In a major move reported by Bloomberg News, Chinese airlines have been instructed to stop receiving new Boeing aircraft deliveries. This decision comes in direct response to the United States imposing steep 145% tariffs on Chinese imports.
Following the news, Boeing’s stock took a hit—dropping 3.72% in pre-market trading just before 7 a.m. EST.
Boeing, a leading U.S. exporter serving over 150 countries, had delivered 18 aircraft this year to nine different Chinese carriers. Looking ahead, China’s top three airlines—Air China, China Eastern, and China Southern—were slated to receive a total of 179 Boeing jets between 2025 and 2027. Those plans now hang in uncertainty.
Despite these tensions, Boeing still views China as a key market for growth. However, the country remains dominated by European rival Airbus, adding further pressure to Boeing’s position in the region.

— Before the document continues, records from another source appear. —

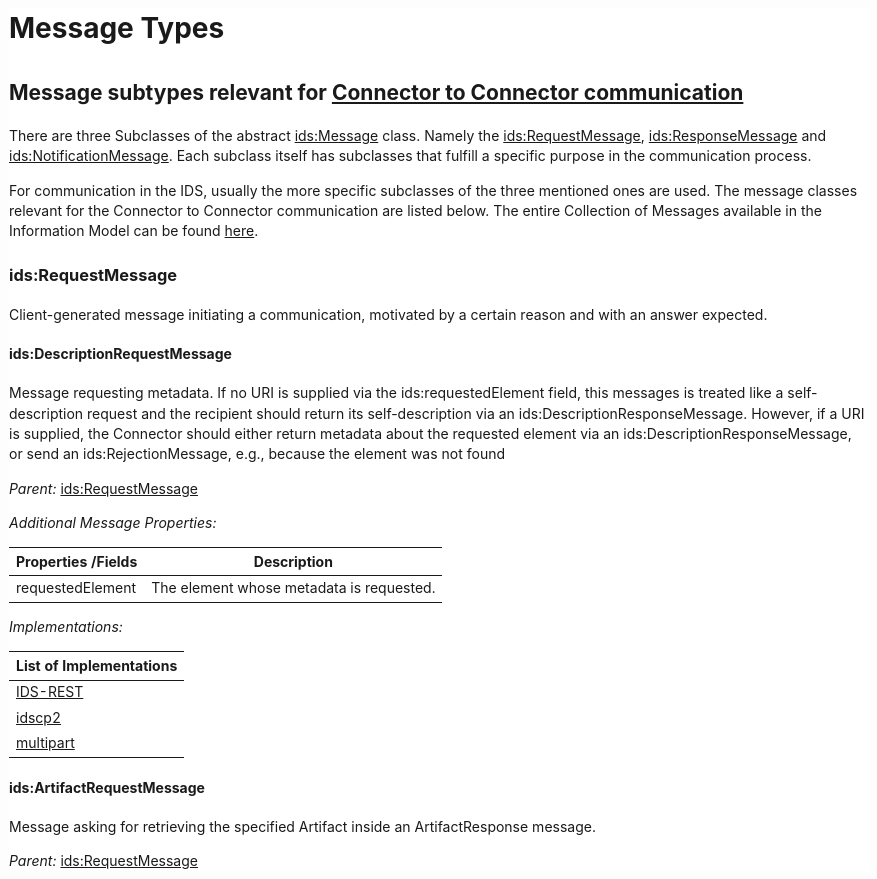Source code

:# Message Types

## Message subtypes relevant for [Connector to Connector communication](../sequence-diagrams/data-connector-to-data-connector#message-flows-for-connector-to-connector-communication)

There are three Subclasses of the abstract [ids:Message](../Message-Structure/README.md#idsmessage-properties) class. Namely the [ids:RequestMessage](#RequestMessage), [ids:ResponseMessage](#ResponseMessage) and [ids:NotificationMessage](#NotificationMessage). Each subclass itself has subclasses that fulfill a specific purpose in the communication process.

For communication in the IDS, usually the more specific subclasses of the three mentioned ones are used. The message classes relevant for the Connector to Connector communication are listed below. The entire Collection of Messages available in the Information Model can be found [here](https://github.com/International-Data-Spaces-Association/InformationModel/blob/v4.1.0/taxonomies/Message.ttl).

<a name="RequestMessage"></a>
### ids:RequestMessage

Client-generated message initiating a communication, motivated by a certain reason and with an answer expected.

#### ids:DescriptionRequestMessage
Message requesting metadata. If no URI is supplied via the ids:requestedElement field, this messages is treated like a self-description request and the recipient should return its self-description via an ids:DescriptionResponseMessage. However, if a URI is supplied, the Connector should either return metadata about the requested element via an ids:DescriptionResponseMessage, or send an ids:RejectionMessage, e.g., because the element was not found

*Parent:* [ids:RequestMessage](#RequestMessage)

*Additional Message Properties:*

|  Properties /Fields | Description |
|---|---|
| requestedElement  | The element whose metadata is requested.  |

*Implementations:*

|  List of Implementations |
|---|
| [IDS-REST](../protocols/ids-rest/README.md#RequestMessage) |
| [idscp2](../protocols/idscp2/ApplicationLayer/README.md) |
| [multipart](../protocols/multipart#2-structure-of-a-multipart-message) |

#### ids:ArtifactRequestMessage
Message asking for retrieving the specified Artifact inside an ArtifactResponse message.

*Parent:* [ids:RequestMessage](#RequestMessage)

According to the Bloomberg report, Beijing has also told domestic airlines to stop purchasing aircraft parts and equipment from U.S. companies. This move could sharply increase maintenance costs for the current Boeing fleet operating in China. To cushion the impact, the Chinese government is reportedly exploring support measures for airlines leasing Boeing aircraft and dealing with rising operational costs.
This development is the latest in a long-standing tariff standoff between the U.S. and China, initially sparked during President Donald Trump’s administration. While Trump has indicated he’s comfortable with the new tariffs and hinted that a deal might be within reach, no agreement has been finalized yet.
If the 125% duty remains in place, the cost of purchasing Boeing jets will skyrocket—making them significantly less attractive to Chinese carriers. This may push airlines to explore alternatives like Airbus or turn to domestic manufacturers such as COMAC.